后续调查发现,一般是从framework/base/data/etc/xxx.xm复制到该位置。
源码中来看存在
framework/base/data/etc/android.hardware.broadcastradio.xml
在device的配置中将该文件copy到指定位置
PRODUCT_COPY_FILES += \
frameworks/native/data/etc/android.hardware.broadcastradio.xml:vendor/etc/permissions/android.hardware.broadcastradio.xml \
运行,服务正常启动。
总的来说,开机init.rc文件拉起SystemServer,对应的服务自己注册,在SystemServer中被拉起来。
至此,Radio Framework的系统服务调查结束,开始向HIDL和HAL深入。
调用到达framewrok后,进入JNI:
LINUX/android/frameworks/base/services/core/jni/BroadcastRadio
BroadcastRadioService.cpp
TunerCallback.cpp
Tuner.cpp
NativeCallbackThread.cpp
regions.cpp
JavaRef.cpp
convert.cpp
types.h
JNI部分的向下调用通过HIDL,关于HIDL的实现方法和实现原理后续赘述:
LINUX/android/frameworks/base/services/core/jni/BroadcastRadio/BroadcastRadioService.cpp
static jobject nativeLoadModules(JNIEnv *env, jobject obj, jlong nativeContext) {
......
auto& ctx = getNativeContext(nativeContext);
// Get list of registered HIDL HAL implementations.
auto manager = hardware::defaultServiceManager();
if (manager == nullptr) {
ALOGE("Can't reach service manager, using default service implementation only");
services = std::vector<hidl_string>({ "default" });
} else {
manager->listByInterface(V1_0::IBroadcastRadioFactory::descriptor,
[&services](const hidl_vec<hidl_string> ®istered) {
services = registered;
});
}
......
}
这里的defaultServiceManager应该是相当于上面AIDL的ServiceManager.

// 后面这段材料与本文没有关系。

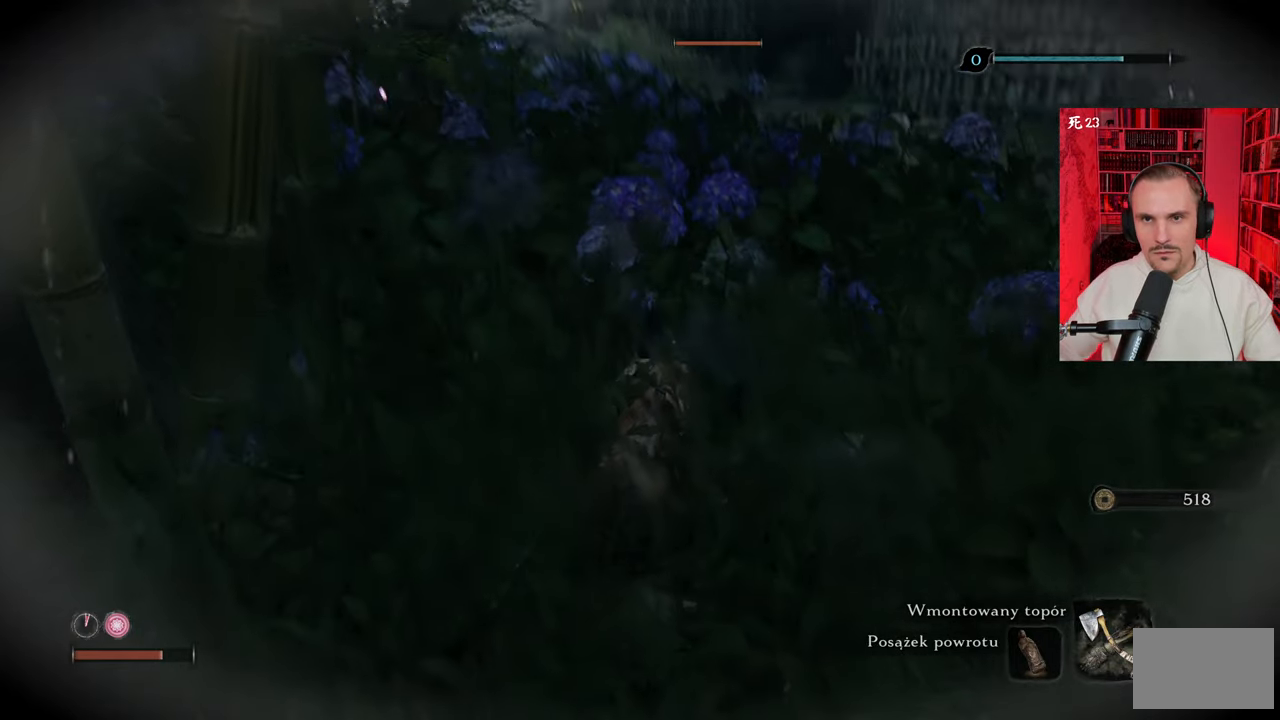
{"keys": ["w"], "mouse": [], "events": [[483, "w", "down"]]}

通过listByInterface来获取service,这里看到入参有两个,第一个是HAL服务注册的名字,第二个是返回该注册对应的服务列表,我们一步一步来看是怎么通过名字来获得服务的,而这个名字又是在哪里传进来的。
系统中关于HIDL的代码一般会放在:
hardware/interfaces 下面,
radio hidl的接口代码位置--
hardware/interfaces/broadcastradio/
Android比较新的版本都在推Android.bp,后续会详细介绍Android.bp和HAL的相关结构情况,这里继续针对bringup的流程来介绍。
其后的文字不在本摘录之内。